Moreover, the word "manipulative" is a term of art connoting "intentional or willful conduct designed to deceive or defraud investors by controlling or artificially affecting the price of securities." Ernst & Ernst v. Hochfelder, 425 U.S. 185, 199 (1976). In order to survive a 12(b)(6) motion, a claim of market manipulation must allege direct participation in a manipulative scheme with manipulative intent, see In re Blech Sec. Litig., 961 F. Supp. 569, 580 (S.D.N.Y. 1997), and the defendant must have exerted dominion and control over the market for an extended period of time. See United States v. Mulheren, 938 F.2d 364, 371 (2d Cir. 1991) (in criminal context, stating that evidence of manipulation is strong where domination is sustained over a significant period of time); see also Trane Co. v.
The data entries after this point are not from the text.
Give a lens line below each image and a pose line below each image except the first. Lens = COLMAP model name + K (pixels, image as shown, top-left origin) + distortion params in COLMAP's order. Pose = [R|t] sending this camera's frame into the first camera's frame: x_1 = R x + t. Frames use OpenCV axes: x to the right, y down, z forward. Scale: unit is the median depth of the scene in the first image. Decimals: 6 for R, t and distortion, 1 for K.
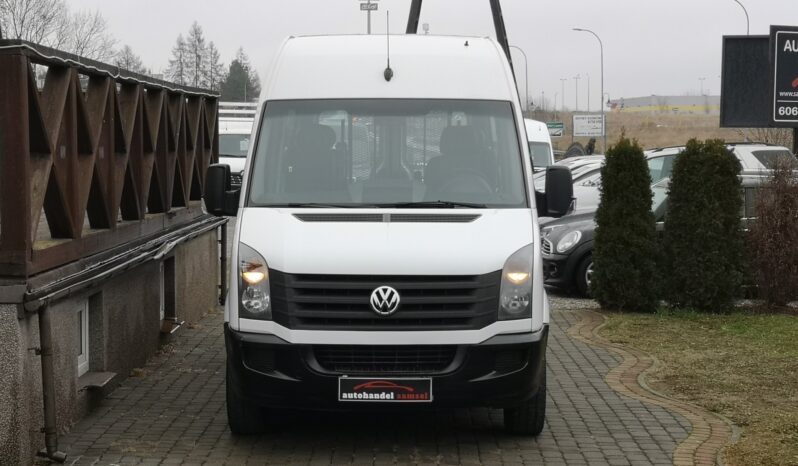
lens RADIAL K [[1542.0, 0, 399.0], [0, 1542.0, 233.0], [0, 0, 1]] dist [0.063788, 0.248000]
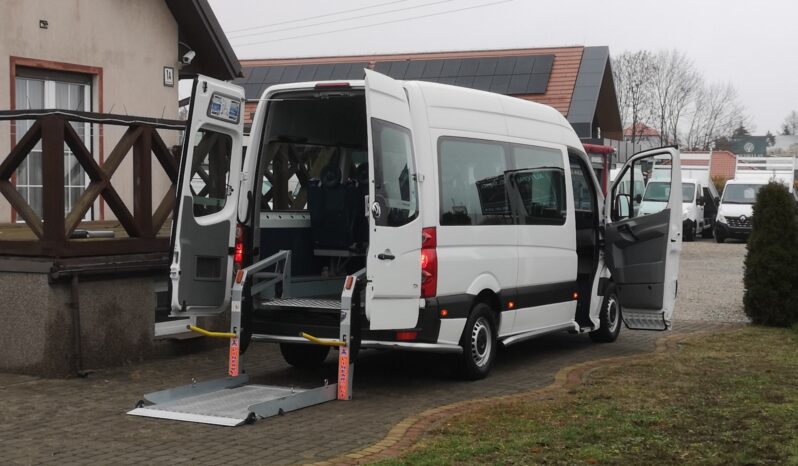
lens RADIAL K [[1311.6, 0, 399.0], [0, 1311.6, 233.0], [0, 0, 1]] dist [0.226281, -1.563295]
pose [[0.894119, 0.017876, -0.447472, 0.386971], [-0.031346, 0.999250, -0.022715, 0.013261], [0.446730, 0.034336, 0.894010, -0.032306]]
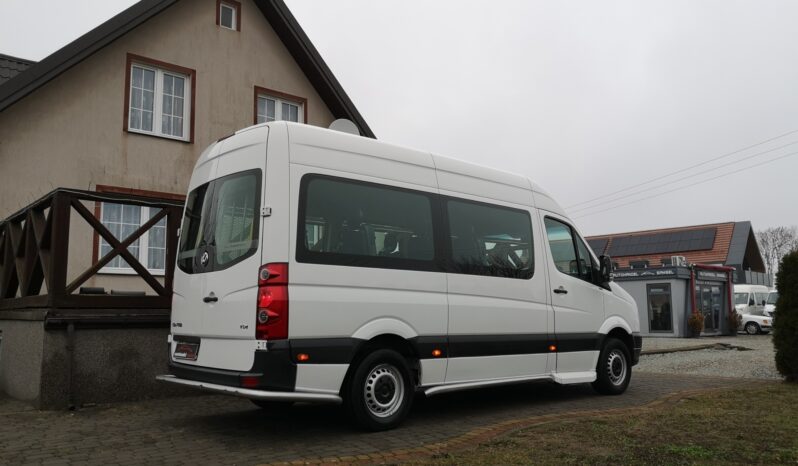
lens RADIAL K [[622.6, 0, 399.0], [0, 622.6, 233.0], [0, 0, 1]] dist [0.042229, -0.088364]
pose [[0.664082, -0.101842, -0.740691, 0.359605], [-0.035265, 0.985310, -0.167094, 0.029464], [0.746828, 0.137085, 0.650735, 0.455906]]
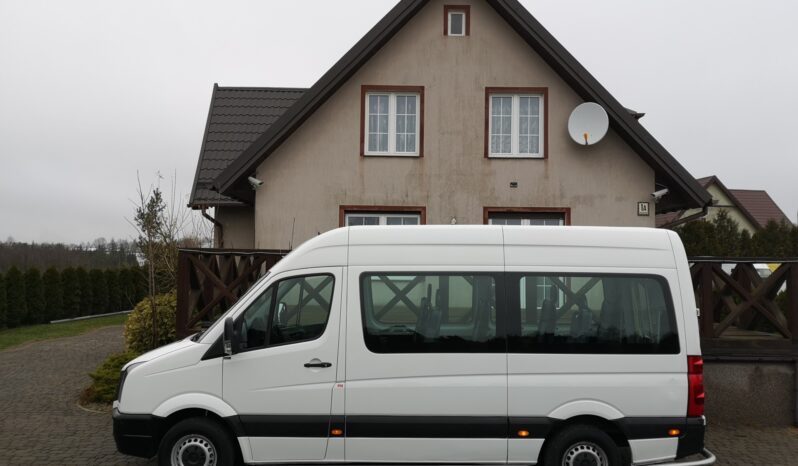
lens RADIAL K [[622.6, 0, 399.0], [0, 622.6, 233.0], [0, 0, 1]] dist [0.042229, -0.088364]
pose [[0.016867, -0.048848, -0.998664, 0.463216], [-0.072752, 0.996098, -0.049951, -0.070903], [0.997207, 0.073497, 0.013247, 0.765263]]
O'Connor Sec., 561 F. Supp. 301, 305 (S.D.N.Y. 1983) (finding no market manipulation in violation of § 9(a) of Securities Act where defendants' purpose was not to create artificial demand for stock or induce public investment to its detriment). The amended complaint in this case does not allege that Knight asserted control over a particular stock over an extended period of time. *fn2
Thus the complaint fails to allege any specific manipulative transaction or a manipulative scheme in general.
For the reasons set forth above, defendants' motion to dismiss is granted. An appropriate order shall be entered.